We were presenting the concept for a brochure, which was ground-breaking in its sector (as verified by the subsequent awards, plaudits and plagiarism) for a client who could be described as the original blue-chip company. At the time it was such a departure that our immediate day-to-day client was in a permanent tizzy. Smelling Salts at the ready, we had read the brief back to her on more than one occasion with increasing emphasis on the pivotal words and we had pressed the point that you can't say you're different unless you showed it. That, at least, she understood. But when it came to the cover – the element that would signify real in-your-face change – she wanted some dreadful bodge; new and different inside and old and corporate on the outside. The fact that no one would give it time of day and thus negate all we were doing (and spending) passed her by.

She wasn't a stupid woman by any means. We liked her. She just wasn't thinking about the brief or the job. She was too busy trying to second guess what her boss would think of both it and her. So when the day of the big presentation arrived we knew that we couldn't let the bodge happen. And so the cover went into the bag and off we went.

Our ultimate client was old-school personified; no one's fool and a 'name' in his sector.
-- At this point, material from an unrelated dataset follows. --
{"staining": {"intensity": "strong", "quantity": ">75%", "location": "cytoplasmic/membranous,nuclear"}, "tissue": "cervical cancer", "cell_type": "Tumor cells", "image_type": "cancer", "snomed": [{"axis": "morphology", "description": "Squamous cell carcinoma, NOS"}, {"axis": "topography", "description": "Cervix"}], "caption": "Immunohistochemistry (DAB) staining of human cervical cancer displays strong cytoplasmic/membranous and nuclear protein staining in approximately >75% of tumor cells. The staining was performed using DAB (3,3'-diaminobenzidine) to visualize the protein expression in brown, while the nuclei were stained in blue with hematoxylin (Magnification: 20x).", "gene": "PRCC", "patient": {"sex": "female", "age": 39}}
Longevity, was his middle name. She was bricking-it. Her anxiousness was palpable, you could smell it. And so we started our very expensive bout of show and tell and he 'got it' straight away. From the very first board the positive affirmations and comments came thick and fast until he was almost selling it to us. We looked at each other and knowing what the other was thinking I pulled the cover visual out of the bag. Her face went on FF from disbelief, panic, horror and finally to cat-got-the-cream, as she heard him say, 'superb', many, many times over.

She got the adulation she craved.
He got the solution both he and the company needed.
We got the response and result we knew we'd get.
Everyone got what they wanted.
But it took an act of insubordination to make everyone happy.

Clients and their companies are like sandwiches.
At the base there's the support, admin and junior staff. At the top, the CEO, the board and the heads of this and that. And then there's the middle bit, middle management, and generally speaking they're the ones who don't or won't 'get it', because having got to where they are their focus is on staying there or advancement, which means that they won't rock the boat or make waves. They stifle creativity and innovation. Like a failed Vaudeville act, their days are spent trying to persuade the likes of you and me that their powers of telepathy are such that "they know what they will go for".

Not that our side gets off lightly either.
There are those who will just roll over even when they know that they'll end up with a piece of work they'll be less than proud of and a client they'll eventually lose because a competitor or someone will point out your errors and you'll be asked why you didn't 'see it'.

It's a real problem and I'm sure that you have one or two of your own at the moment, so don't roll over. 

Instead, visualise my client bounding on-stage to pick up his award with applause ringing in his ears and remember that being bad made it good.